Le classique brésilien «A idade da terre» (L’âge de la terre), du metteur en scène Glauber Rocha, fait partie des films figurant dans le catalogue de Trigon Films. Trigon Filmes

Le festival du film de Locarno n’est pas uniquement un événement pour les stars et les metteurs en scènes. Dans ses coulisses, des entreprises achètent et vendent des films pour les spectateurs du monde entier. Parmi elles, Trigon-Film, l’une des rares à être spécialisée dans les films du Sud.

Le directeur de Trigon-Film, Walter Ruggle, s’assied à l’une des tables de l’ancien théâtre de Locarno et commande un expresso. Il ne cesse de regarder sa montre, car son agenda est déjà plein jusqu’à la fin de la journée. Pour lui, cette 64e édition du Festival du film de Locarno représente l’un des événements les plus importants de l’année.

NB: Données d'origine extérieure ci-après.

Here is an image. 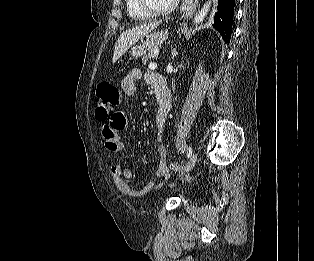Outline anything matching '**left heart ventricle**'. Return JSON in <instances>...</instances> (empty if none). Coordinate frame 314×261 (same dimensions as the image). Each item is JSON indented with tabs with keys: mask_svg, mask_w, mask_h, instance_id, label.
Masks as SVG:
<instances>
[{
	"mask_svg": "<svg viewBox=\"0 0 314 261\" xmlns=\"http://www.w3.org/2000/svg\"><path fill=\"white\" fill-rule=\"evenodd\" d=\"M156 9L167 8L174 0H148Z\"/></svg>",
	"mask_w": 314,
	"mask_h": 261,
	"instance_id": "left-heart-ventricle-1",
	"label": "left heart ventricle"
}]
</instances>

«Je participe au festival depuis 36 ans, déclare-t-il. A l’époque, j’étais juste un étudiant passionné de cinéma». Mais désormais, le directeur n’a que peu de temps pour flâner à travers les rues de la ville. L’heure est au travail.

Parmi ses principales tâches: la présentation des films de son catalogue à un public sélectionné d’exploitants de salles dans le cadre du «Trade Show», un programme spécial du festival. «Je présente notamment deux films d’Amérique latine, Medianeras du réalisateur argentin Gustavo Taretto, et Gatos viejos, un film chilien tout récent des réalisateurs Sebastián Silva et Pedro Peirano», explique-t-il.

Selon Walter Ruggle, Trigon parvient à faire projeter les films de son catalogue dans environ 200 cinémas suisses, principalement dans ceux qui sont spécialisés dans le cinéma d’auteur. «Nous arrivons rarement à montrer ces films dans des cinémas de style multiplex, car le langage est différent», souligne-t-il.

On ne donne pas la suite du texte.